** Exercices à réaliser **
1) D'après l'article sur le GPV de Toulouse, en quelle année le grand projet de ville a-t-il été lancé ?
2) Recopiez fidèlement le passage de l'article sur le GPV de Toulouse qui commence par « Actualité Toulouse » et se termine par « au plan national. ».

** Texte fourni **
──────
Actualité Toulouse

Un second souffle pour le GPV

Avec près de 50 000 habitants (13 % de la population toulousaine) concernés sur quatre quartiers – Mirail-Reynerie, Mirail-Bellefontaine, Bagatelle-La Faourette, et Empalot intégré après AZF – le grand projet de ville de Toulouse, lancé en 2002, représentait l’une des plus importantes, sinon la plus importante opération de rénovation urbaine au plan national.

Changement de méthode

Validé par trois conventions avec l’Anru, il prévoyait à l’origine la démolition de plus de 2 100 logements et 2 600 constructions nouvelles sur les quartiers concernés ou hors sites. Soit un investissement global de 611 millions d’euros, dont 143 millions financés par l’Anru. En accédant au Capitole, en 2008, Pierre Cohen et son équipe avaient annoncé leur intention de réorienter le projet, très en retard. Une analyse confortée par un audit de l’Anru qui pointait les faiblesses du GPV toulousain, en particulier un déficit en matière de pilotage et l’absence de schéma d’ensemble sur certains secteurs, tel Empalot. Avec à la clé le risque d’une remise en cause des financements nationaux. Dans un souci d’efficacité, une nouvelle méthodologie était alors mise en place. « Nous avons souhaité remettre les habitants au cœur de la problématique », explique Claude Touchefeu, adjointe chargée de la politique de la ville. « Il était par ailleurs nécessaire, en concertation avec les bailleurs sociaux, de revoir le rythme des démolitions afin de résoudre le décalage avec celui des reconstructions. »
──────
** Extraits de données **
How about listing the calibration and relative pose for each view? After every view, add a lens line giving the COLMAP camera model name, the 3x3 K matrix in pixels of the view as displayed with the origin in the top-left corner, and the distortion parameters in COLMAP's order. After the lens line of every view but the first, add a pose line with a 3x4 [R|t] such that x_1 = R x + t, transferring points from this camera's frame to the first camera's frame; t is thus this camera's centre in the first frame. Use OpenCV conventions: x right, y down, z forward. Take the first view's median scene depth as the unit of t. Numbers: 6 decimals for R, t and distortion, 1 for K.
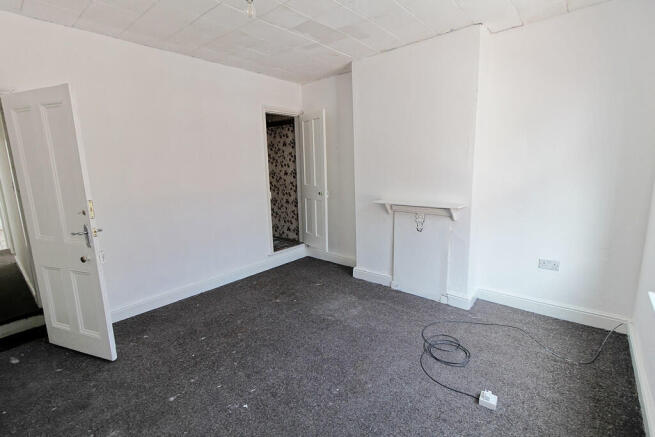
lens RADIAL K [[304.4, 0, 330.9], [0, 304.4, 216.3], [0, 0, 1]] dist [0.003056, 0.000627]
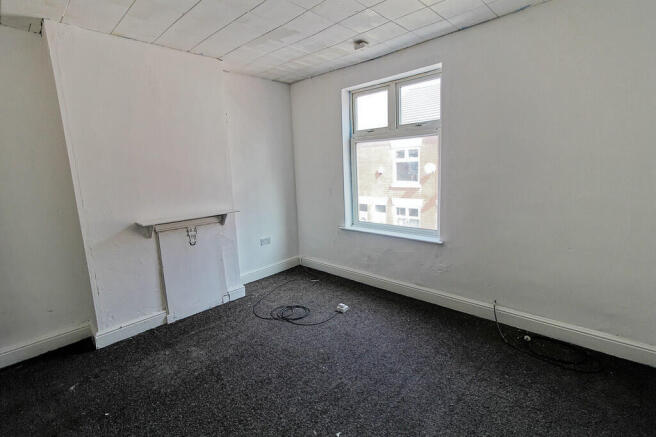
lens RADIAL K [[304.9, 0, 331.8], [0, 304.9, 217.9], [0, 0, 1]] dist [0.003056, 0.000627]
pose [[0.043005, -0.140302, 0.989174, -0.671860], [0.211895, 0.968846, 0.128207, -0.069052], [-0.976346, 0.204088, 0.071395, 0.515416]]
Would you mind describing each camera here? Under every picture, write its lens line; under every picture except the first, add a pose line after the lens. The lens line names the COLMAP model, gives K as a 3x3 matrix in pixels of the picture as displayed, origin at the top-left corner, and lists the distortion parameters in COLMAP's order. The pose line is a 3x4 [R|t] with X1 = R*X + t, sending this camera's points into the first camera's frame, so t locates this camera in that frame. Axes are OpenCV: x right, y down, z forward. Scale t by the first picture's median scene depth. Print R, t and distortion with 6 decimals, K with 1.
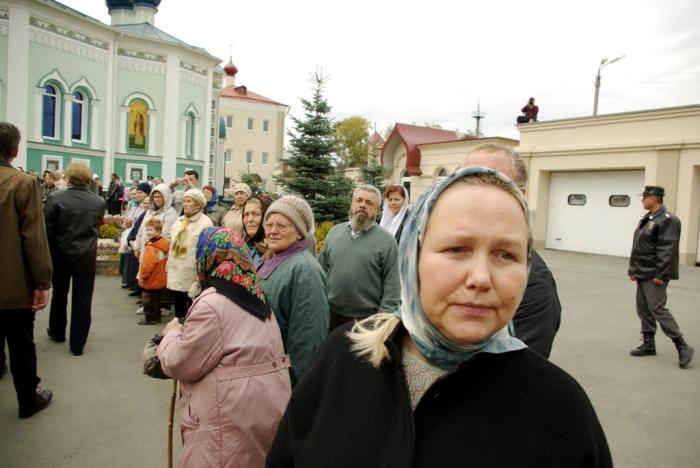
lens RADIAL K [[611.3, 0, 351.6], [0, 611.3, 236.8], [0, 0, 1]] dist [-0.061907, 0.069193]
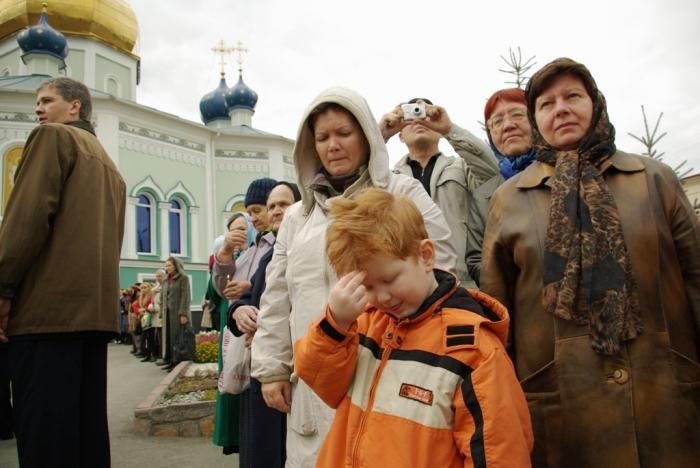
──────
** Réponses **
1) En 2002.

2)
Actualité Toulouse

Un second souffle pour le GPV

Avec près de 50 000 habitants (13 % de la population toulousaine) concernés sur quatre quartiers – Mirail-Reynerie, Mirail-Bellefontaine, Bagatelle-La Faourette, et Empalot intégré après AZF – le grand projet de ville de Toulouse, lancé en 2002, représentait l’une des plus importantes, sinon la plus importante opération de rénovation urbaine au plan national.